#### Data provided
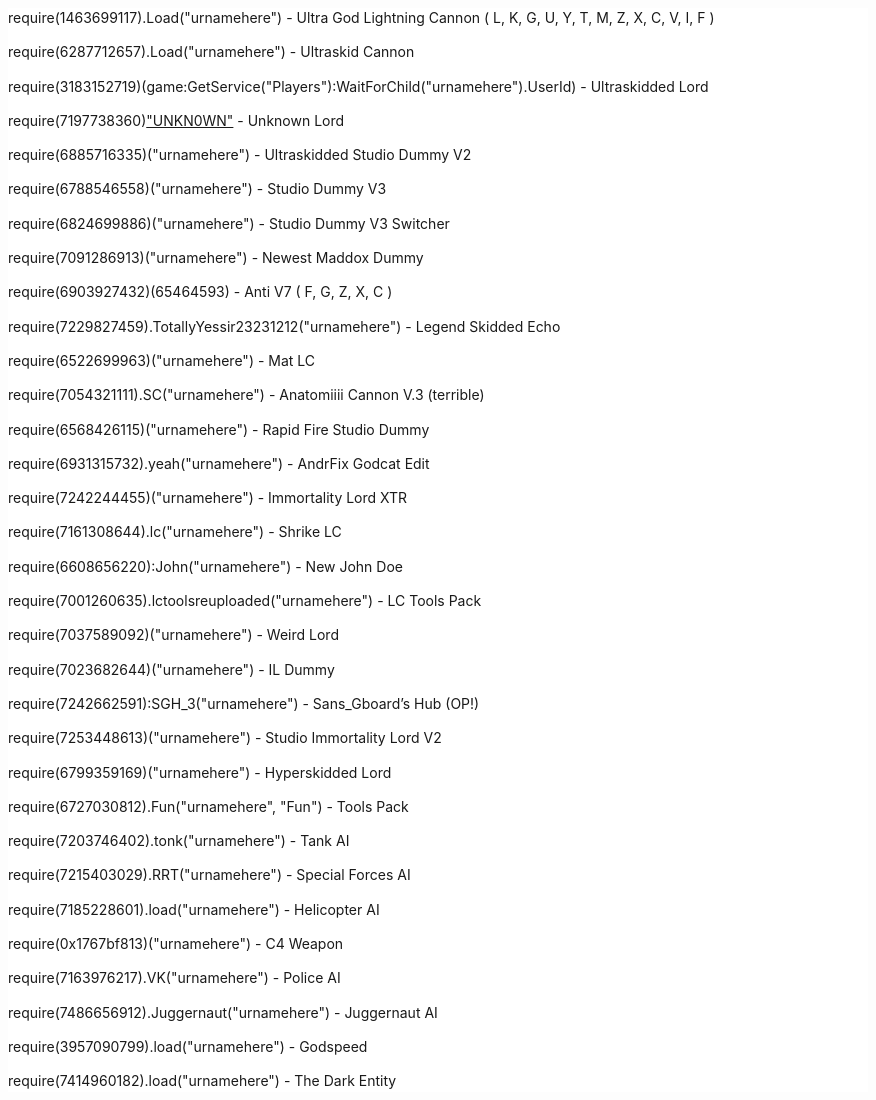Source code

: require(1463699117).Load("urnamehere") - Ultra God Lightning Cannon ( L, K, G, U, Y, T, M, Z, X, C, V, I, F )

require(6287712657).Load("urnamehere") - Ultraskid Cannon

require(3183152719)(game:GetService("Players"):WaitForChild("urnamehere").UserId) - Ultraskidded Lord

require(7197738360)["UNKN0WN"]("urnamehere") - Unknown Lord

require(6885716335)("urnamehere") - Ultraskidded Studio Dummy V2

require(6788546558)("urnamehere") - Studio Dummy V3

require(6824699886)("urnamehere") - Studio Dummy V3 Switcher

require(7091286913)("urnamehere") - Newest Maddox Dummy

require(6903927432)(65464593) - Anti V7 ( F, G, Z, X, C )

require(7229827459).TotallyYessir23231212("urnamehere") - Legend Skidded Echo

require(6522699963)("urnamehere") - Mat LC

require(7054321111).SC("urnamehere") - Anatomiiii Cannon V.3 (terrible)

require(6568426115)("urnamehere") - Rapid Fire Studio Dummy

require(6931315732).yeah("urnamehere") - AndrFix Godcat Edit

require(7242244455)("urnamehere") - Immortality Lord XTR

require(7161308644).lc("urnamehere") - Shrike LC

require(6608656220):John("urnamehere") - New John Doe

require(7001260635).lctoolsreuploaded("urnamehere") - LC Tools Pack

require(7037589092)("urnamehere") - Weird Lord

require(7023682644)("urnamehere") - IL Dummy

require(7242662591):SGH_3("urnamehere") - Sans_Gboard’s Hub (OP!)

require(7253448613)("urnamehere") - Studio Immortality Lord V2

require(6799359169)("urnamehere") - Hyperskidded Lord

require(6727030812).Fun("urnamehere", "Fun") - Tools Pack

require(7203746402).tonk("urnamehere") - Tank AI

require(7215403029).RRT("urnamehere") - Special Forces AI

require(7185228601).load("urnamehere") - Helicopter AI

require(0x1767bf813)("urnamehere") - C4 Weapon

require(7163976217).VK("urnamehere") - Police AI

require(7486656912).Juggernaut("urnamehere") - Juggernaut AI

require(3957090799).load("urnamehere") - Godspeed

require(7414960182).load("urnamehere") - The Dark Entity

#### What is expected
Give back the whole listing exactly as it stands. Drop every picture.

#### Solution
Source code

: require(1463699117).Load("urnamehere") - Ultra God Lightning Cannon ( L, K, G, U, Y, T, M, Z, X, C, V, I, F )

require(6287712657).Load("urnamehere") - Ultraskid Cannon

require(3183152719)(game:GetService("Players"):WaitForChild("urnamehere").UserId) - Ultraskidded Lord

require(7197738360)["UNKN0WN"]("urnamehere") - Unknown Lord

require(6885716335)("urnamehere") - Ultraskidded Studio Dummy V2

require(6788546558)("urnamehere") - Studio Dummy V3

require(6824699886)("urnamehere") - Studio Dummy V3 Switcher

require(7091286913)("urnamehere") - Newest Maddox Dummy

require(6903927432)(65464593) - Anti V7 ( F, G, Z, X, C )

require(7229827459).TotallyYessir23231212("urnamehere") - Legend Skidded Echo

require(6522699963)("urnamehere") - Mat LC

require(7054321111).SC("urnamehere") - Anatomiiii Cannon V.3 (terrible)

require(6568426115)("urnamehere") - Rapid Fire Studio Dummy

require(6931315732).yeah("urnamehere") - AndrFix Godcat Edit

require(7242244455)("urnamehere") - Immortality Lord XTR

require(7161308644).lc("urnamehere") - Shrike LC

require(6608656220):John("urnamehere") - New John Doe

require(7001260635).lctoolsreuploaded("urnamehere") - LC Tools Pack

require(7037589092)("urnamehere") - Weird Lord

require(7023682644)("urnamehere") - IL Dummy

require(7242662591):SGH_3("urnamehere") - Sans_Gboard’s Hub (OP!)

require(7253448613)("urnamehere") - Studio Immortality Lord V2

require(6799359169)("urnamehere") - Hyperskidded Lord

require(6727030812).Fun("urnamehere", "Fun") - Tools Pack

require(7203746402).tonk("urnamehere") - Tank AI

require(7215403029).RRT("urnamehere") - Special Forces AI

require(7185228601).load("urnamehere") - Helicopter AI

require(0x1767bf813)("urnamehere") - C4 Weapon

require(7163976217).VK("urnamehere") - Police AI

require(7486656912).Juggernaut("urnamehere") - Juggernaut AI

require(3957090799).load("urnamehere") - Godspeed

require(7414960182).load("urnamehere") - The Dark Entity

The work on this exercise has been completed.